Storch et al. (2007)
Found family accommodation was associated with increased symptom severity and impairment.
Identified accommodation as a predictor of poorer CBT outcomes.
Highlighted bidirectional relationship between child symptoms and parental behaviour.
Evaluation
Strong evidence that OCD is maintained within family systems.
Family involvement improves treatment outcomes when properly targeted.
However, changing entrenched family behaviours can be difficult and stressful.
Pharmacological and Combined Treatments for Paediatric OCD
Key Points
CBT with ERP is first-line treatment.
SSRIs (e.g. fluoxetine, sertraline) are used for moderate to severe cases.
Combined treatment may be used in more severe or treatment-resistant OCD.
Early intervention improves prognosis and reduces chronicity.
Key Studies Krebs & Heyman (2015)
Recommended CBT with ERP as first-line treatment in children.
Highlighted importance of early intervention in improving outcomes.
Noted medication may be used when CBT is insufficient.
Geller et al. (2003)
Found SSRIs significantly reduce OCD symptoms in children and adolescents.
Reported moderate effect sizes compared to placebo.
Noted relapse can occur when medication is discontinued.
Pediatric OCD Treatment Study (POTS) Team (2004)

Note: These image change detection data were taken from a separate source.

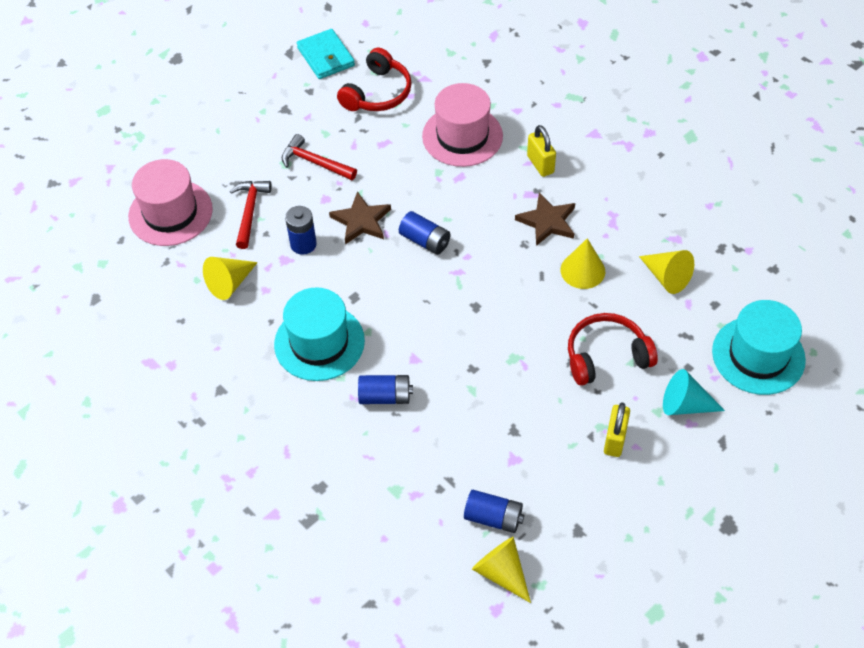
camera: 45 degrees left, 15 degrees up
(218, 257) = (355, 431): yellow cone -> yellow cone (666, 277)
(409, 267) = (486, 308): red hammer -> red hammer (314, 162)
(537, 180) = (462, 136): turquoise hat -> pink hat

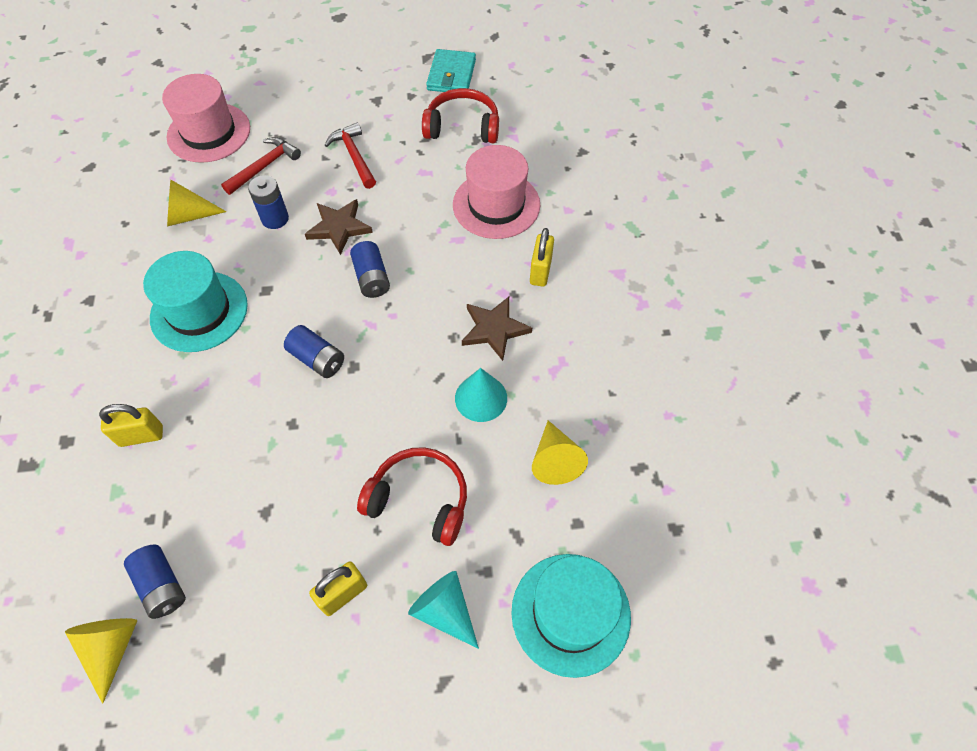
camera: 35 degrees right, 5 degrees up
(373, 446) = (141, 436): none -> yellow padlock
(377, 93) = (462, 127): red headphones -> red headphones turned 150 degrees counterclockwise
(385, 397) = (197, 397): blue battery -> blue battery (317, 359)
(582, 270) = (481, 398): yellow cone -> turquoise cone

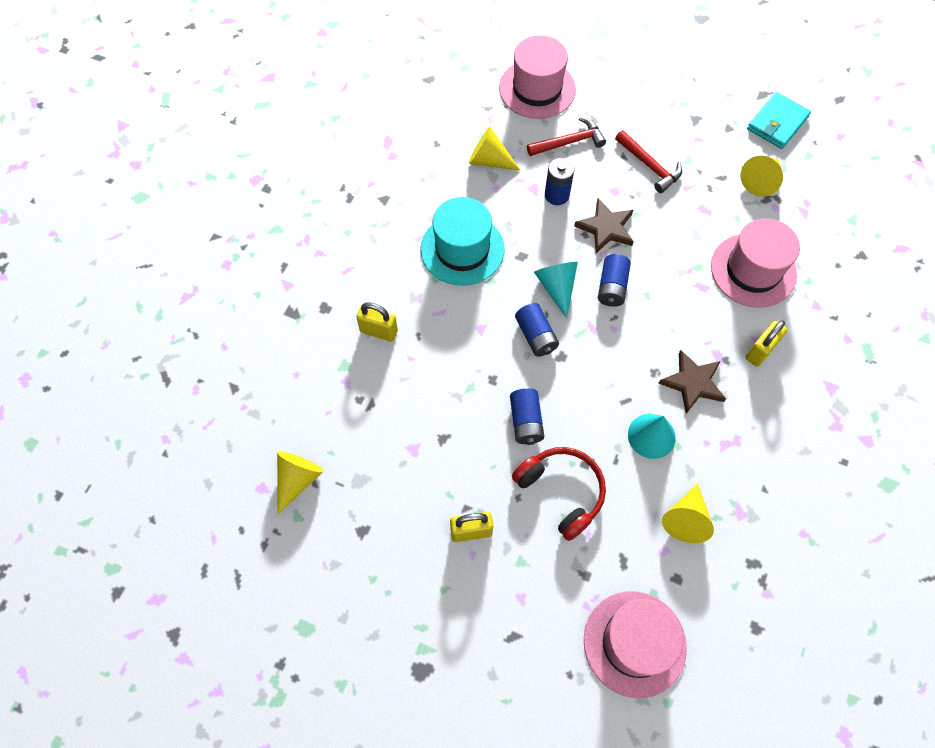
camera: 30 degrees right, 5 degrees up
(161, 585) = (348, 453): blue battery -> blue battery (526, 421)
(354, 156) = (650, 166): red hammer -> red hammer turned 135 degrees clockwise
(445, 610) = (540, 586): turquoise cone -> turquoise cone (556, 287)
(462, 127) = (761, 181): red headphones -> yellow cone
(570, 613) = (634, 643): turquoise hat -> pink hat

Compared CBT, SSRIs, combined treatment, and placebo.
Found combined CBT + medication most effective for severe OCD.
CBT alone was nearly as effective as combined treatment and superior to medication alone.
Evaluation
CBT remains most effective long-term treatment.
Medication is useful but often less durable alone.
Combined treatment is beneficial for severe or complex presentations.